Hope for recognition, city services

“Again, it boils down to city services, funding,” Primus said at the board meeting. 

“And probably just attention, period,” added board member Byron Spivey, husband of club secretary Sonia Spivey. 

Primus said despite their partnership with the city on census efforts, the organization feels “nobody is paying attention” to the neighborhood financially or politically.

He pointed to the city’s Gratiot and 7 Mile project and the East Warren project, two city development initiatives that skirt Yorkshire Woods’ border, as the kind of investment the group hopes an improved turnout would bring the neighborhood. 
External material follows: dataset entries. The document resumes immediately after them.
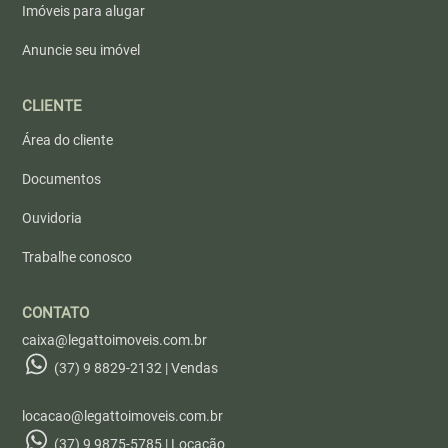
Imóveis para alugar
Anuncie seu imóvel
CLIENTE
Área do cliente
Documentos
Ouvidoria
Trabalhe conosco
CONTATO
caixa@legattoimoveis.com.br
(37) 9 8829-2132 | Vendas
locacao@legattoimoveis.com.br
(37) 9 9875-5785 | Locação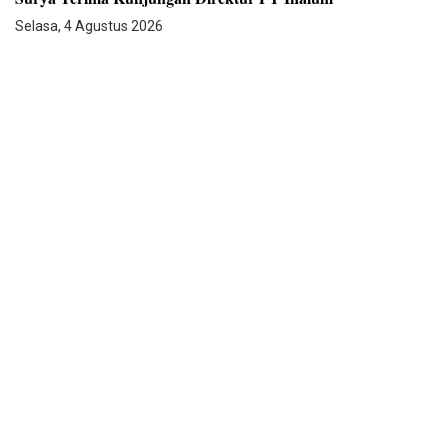
Selasa, 4 Agustus 2026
Kovari, the city’s Census director, said projects like that are not largely influenced by the count, though the city’s development department does consider population density derived from census data. 

Businesses are more likely to “look at those population density figures,” she said, so an improved census count could draw private dollars, as well as ensure federal funding for the “thousands of Medicaid recipients” and “hundreds of kids … that are eligible for free and reduced price school lunches” in Yorkshire Woods.

“I just wish that — not so much for the recognition — but for the city to recognize that we are a vital part of the rejuvenation of the city,” said Jones-Alexander. 

“It’s wonderful that downtown and Midtown are being developed. But everyone knows the true heart of a city –  any city-- is the neighborhoods… And not just certain neighborhoods. All of them.”